Under the Tax Cuts and Jobs Act, the Department of the Treasury had to establish new federal tax-withholding tables. The IRS publishes the withholding tables and employers use them to determine how much tax to withhold from an employee’s paycheck.

Each year, employers withhold more than $1 trillion in income tax from employees’ pay, including wages, bonuses and commissions, according to the GAO.

Sen. Ron Wyden, D-Ore., and Rep. Richard Neal, D-Mass., asked the GAO to review the revised federal tax withholding tables for 2018.

The overwhelming majority of people — 73 percent — will still be in a situation where too much is withheld, according to the GAO. Meanwhile, 21 percent of taxpayers might not be withholding enough from their paychecks to cover their tax bill.

Ideally, the goal is to have your withholdings match your actual tax obligation. You might owe a little or get a tiny refund. But the current withholding system is biased slightly toward over-withholding, the GAO says in its report.

So how do you hit the right withholding or something close to it?

Review your W-4 Employee’s Withholding Allowance Certificate. As a wage earner, you are required to pay federal income tax by having it withheld from your pay throughout the year.
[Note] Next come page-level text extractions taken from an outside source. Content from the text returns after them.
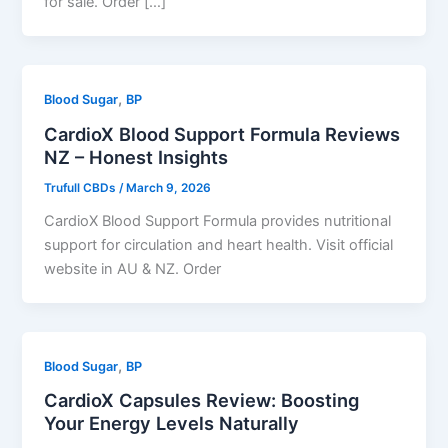
for sale. Order […]
,
Blood Sugar
BP
CardioX Blood Support Formula Reviews
NZ – Honest Insights
Trufull CBDs
/
March 9, 2026
CardioX Blood Support Formula provides nutritional
support for circulation and heart health. Visit official
website in AU & NZ. Order
,
Blood Sugar
BP
CardioX Capsules Review: Boosting
Your Energy Levels Naturally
The amount is based on the number of allowances you claim on your W-4. Allowances are based on your anticipated tax deductions (mortgage interest, charitable gifts, deductible medical expenses, etc.). If your tax situation changes — you get married, have a child or purchase a home — you should fill out a new W-4 form.

You can calculate the right number of allowances by using the worksheet on the W-4. Or you can go to irs.gov and search for “Withholding Calculator.”
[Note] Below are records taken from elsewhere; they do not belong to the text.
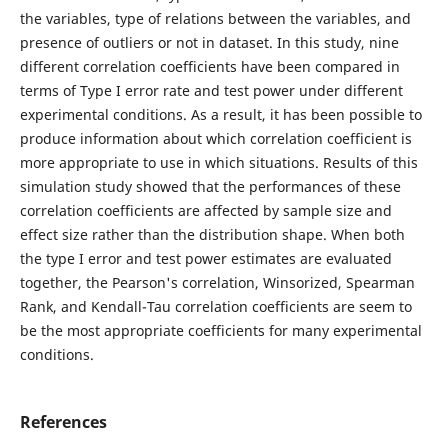
the variables, type of relations between the variables, and
presence of outliers or not in dataset. In this study, nine
different correlation coefficients have been compared in
terms of Type I error rate and test power under different
experimental conditions. As a result, it has been possible to
produce information about which correlation coefficient is
more appropriate to use in which situations. Results of this
simulation study showed that the performances of these
correlation coefficients are affected by sample size and
effect size rather than the distribution shape. When both
the type I error and test power estimates are evaluated
together, the Pearson's correlation, Winsorized, Spearman
Rank, and Kendall-Tau correlation coefficients are seem to
be the most appropriate coefficients for many experimental
conditions.
References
Do this soon, because we’re already more than halfway through the year. If you find you’re going to owe, you’ll need to catch up by increasing your withholdings.

If you fall into the following groups you definitely should check what’s being withheld from your paycheck, according to Eric Smith, an IRS spokesman:

• You’ve itemized in the past but might now opt to take the higher standard deduction under the new law. It’s going up to $12,000 for individuals, $18,000 for heads of households and $24,000 for married couples filing jointly.

• You are a two-wage-earning household.

• You have a complex tax situation.

• You have a significant amount of outside income not covered by withholding.

• You receive a pension. If you use the IRS calculator, treat your pension income like it’s a paycheck, Smith said. Or use the worksheet on form W-4P Withholding Certificate for Pension or Annuity Payments.

If you’re receiving Social Security, you may also need to review how much is being withheld from your monthly benefit, Smith said. In this case, you would use the worksheet on the W-4V, the voluntary withholding request form for unemployment compensation and certain federal government and other payments.